Request 1
List every Act that the agricultural wages text names by its full title and year, in the order they appear.
Request 2
Put this sentence from the agricultural wages text into Spanish: "There is no reason why this also should not be included in this Bill."

Page text
We consider, for instance, that section 7 should be amended to enable a trade union official to recover money due to a worker who is a member of a trade union. This is in the Conditions of Employment Act, 1944. There is no reason why this also should not be included in this Bill.

We believe that there should be added to section 12 a subsection which would give power, when the Agricultural Wages Board is fixing a minimum rate, to provide a differential rate in the case of overtime and to determine what employment will be treated as overtime employment and also to prescribe minimum rates for sick pay. In the 1966 Act "wages" includes overtime, sick pay and holiday remuneration. This could possibly be done.

Section 11 is proposed for enactment because of unnecessary restriction in the Agricultural Workers (Weekly Half-Holidays) Act, 1952. There would have been no need to enact the legislation in 1951 and 1952 if the Agricultural Wages Act had given the board power to define what employment should be regarded as overtime employment. The counsel's opinion that I referred to earlier says that the Agricultural Wages Act, 1936, does not purport to control or specify special classes of employment or prescribe conditions of employment or create terms of employment which give rise to overtime; that these are matters left to be legislated between the contract made between employer and worker in every case. This makes it clear.

Material
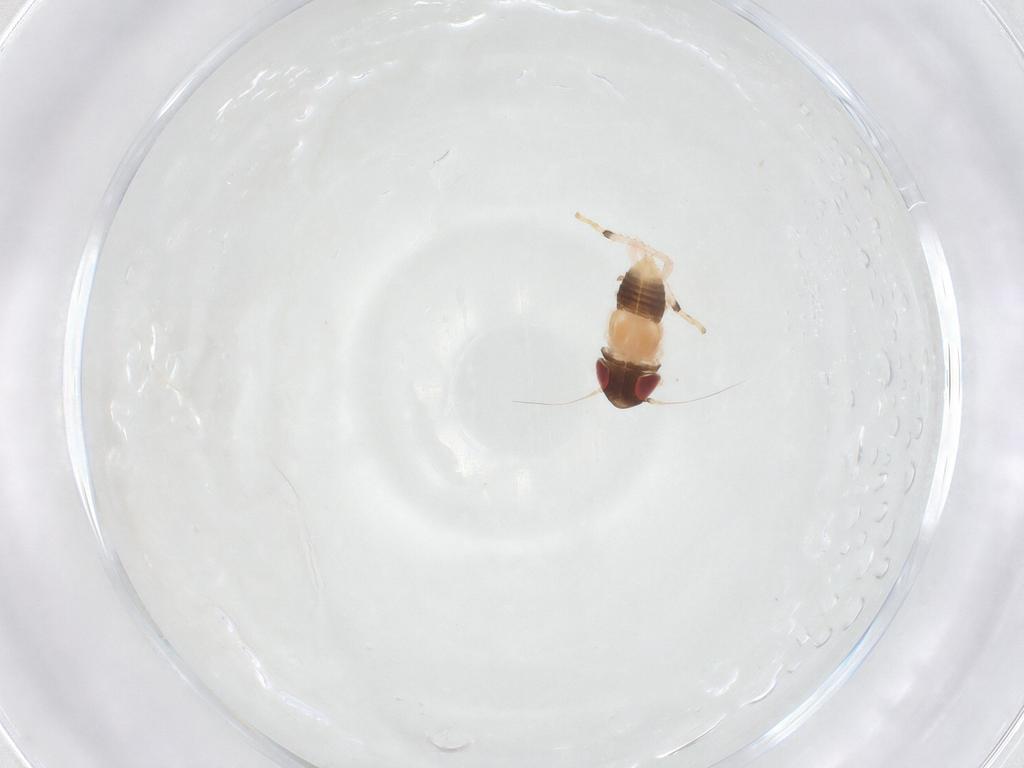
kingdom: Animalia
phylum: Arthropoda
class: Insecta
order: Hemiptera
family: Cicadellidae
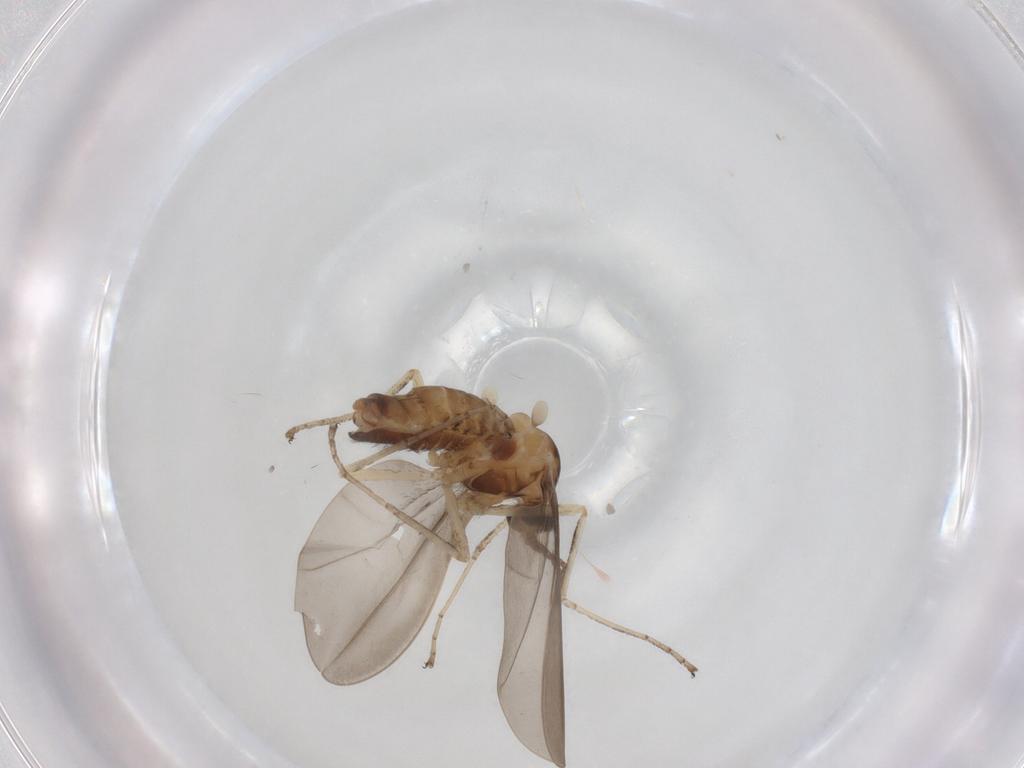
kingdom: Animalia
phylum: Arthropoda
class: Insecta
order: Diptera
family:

--

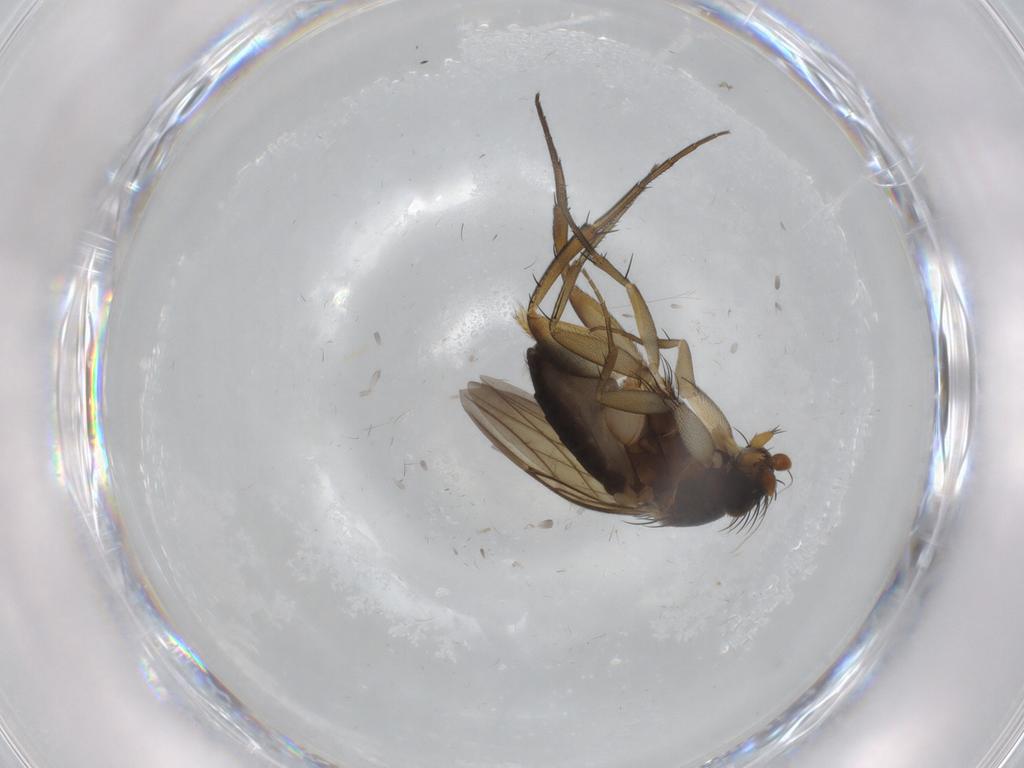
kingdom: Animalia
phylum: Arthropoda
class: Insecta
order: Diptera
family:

Reply 1
Conditions of Employment Act, 1944
Agricultural Workers (Weekly Half-Holidays) Act, 1952
Agricultural Wages Act, 1936

Reply 2
No hay razón para que esto no se incluya también en este proyecto de ley.